Conseil de sécurité : ne pas oublier les 40 millions d'Africains menacés par la famine

Conseil de sécurité : ne pas oublier les 40 millions d'Africains menacés par la famine

M. James T. Morris
Le directeur du Programme alimentaire mondial (PAM) a demandé au Conseil de sécurité de ne pas laisser le conflit en Iraq détourner l'attention internationale des 40 millions d'Africains menacés par la famine.

Le directeur du Programme alimentaire mondial (PAM) a demandé au Conseil de sécurité de ne pas laisser le conflit en Iraq détourner l'attention internationale des 40 millions d'Africains menacés par la famine.

"L'aide humanitaire résulte d'un choix politique", a déclaré James Morris, le chef du PAM, la principale agence de l'ONU en matière d'aide alimentaire, lors d'une séance du Conseil de sécurité d'aujourd'hui consacrée à la crise alimentaire en Afrique. "Chacun d'entre vous peut faire tellement pour attirer l'attention et les ressources en faveur de la crise alimentaire dans laquelle est plongée l'Afrique subsaharienne."

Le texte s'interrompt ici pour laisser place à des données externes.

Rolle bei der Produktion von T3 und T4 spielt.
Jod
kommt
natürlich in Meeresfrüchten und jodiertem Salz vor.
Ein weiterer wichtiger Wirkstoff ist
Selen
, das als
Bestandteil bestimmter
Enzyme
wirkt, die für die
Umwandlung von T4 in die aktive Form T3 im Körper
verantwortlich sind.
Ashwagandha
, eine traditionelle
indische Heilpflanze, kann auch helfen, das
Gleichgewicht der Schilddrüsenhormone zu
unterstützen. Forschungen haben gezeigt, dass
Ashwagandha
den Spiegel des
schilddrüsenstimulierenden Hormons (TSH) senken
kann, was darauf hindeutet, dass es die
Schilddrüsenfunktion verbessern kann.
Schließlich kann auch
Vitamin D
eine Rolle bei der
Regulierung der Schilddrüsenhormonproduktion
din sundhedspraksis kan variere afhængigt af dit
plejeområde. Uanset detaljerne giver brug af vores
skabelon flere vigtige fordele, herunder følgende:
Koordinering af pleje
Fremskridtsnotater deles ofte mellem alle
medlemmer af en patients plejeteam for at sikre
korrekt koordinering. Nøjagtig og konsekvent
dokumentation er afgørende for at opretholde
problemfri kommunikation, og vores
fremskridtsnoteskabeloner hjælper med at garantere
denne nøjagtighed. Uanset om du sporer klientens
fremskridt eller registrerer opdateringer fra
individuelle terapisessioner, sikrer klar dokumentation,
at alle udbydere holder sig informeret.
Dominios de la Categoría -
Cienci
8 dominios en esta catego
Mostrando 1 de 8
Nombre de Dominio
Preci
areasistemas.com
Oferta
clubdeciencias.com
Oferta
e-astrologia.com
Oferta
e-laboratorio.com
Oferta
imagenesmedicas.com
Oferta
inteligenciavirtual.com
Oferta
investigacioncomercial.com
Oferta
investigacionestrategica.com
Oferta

"Alors que l'Iraq vient de se voir doter d'une aide de 1,3 milliard de dollars pour les six prochains mois et qu'une famille iraquienne moyenne dispose encore d'un mois de ressources alimentaires, je peux vous assurer que ces millions d'Africains, pour la plupart des femmes et des enfants, se considèreraient comme immensément privilégiés s'ils se trouvaient à la tête d'un mois de nourriture", a-t-il ajouté.

Le PAM nourrit 1,8 million de réfugiés et de personnes déplacées en Afrique, a précisé son directeur qui a particulièrement insisté sur l'urgence alimentaire dans laquelle se trouvaient 1,2 millions de réfugiés supplémentaires sur le continent. Certains d'entre eux, a-t-il précisé, ne recevaient que la moitié de leur ration alimentaire mensuelle et les donateurs ne s'étaient pas massivement manifestés. Comment peut-on accepter un niveau de souffrance et de désespoir qui serait inacceptable partout ailleurs dans le monde ? s'est-il demandé.

Le chef du PAM a suggéré par ailleurs l'adoption de mesures nationales et internationales, qui soutenues par un plus engagement plus prononcé des donateurs pourrait contrbiuer au redressement de la situation.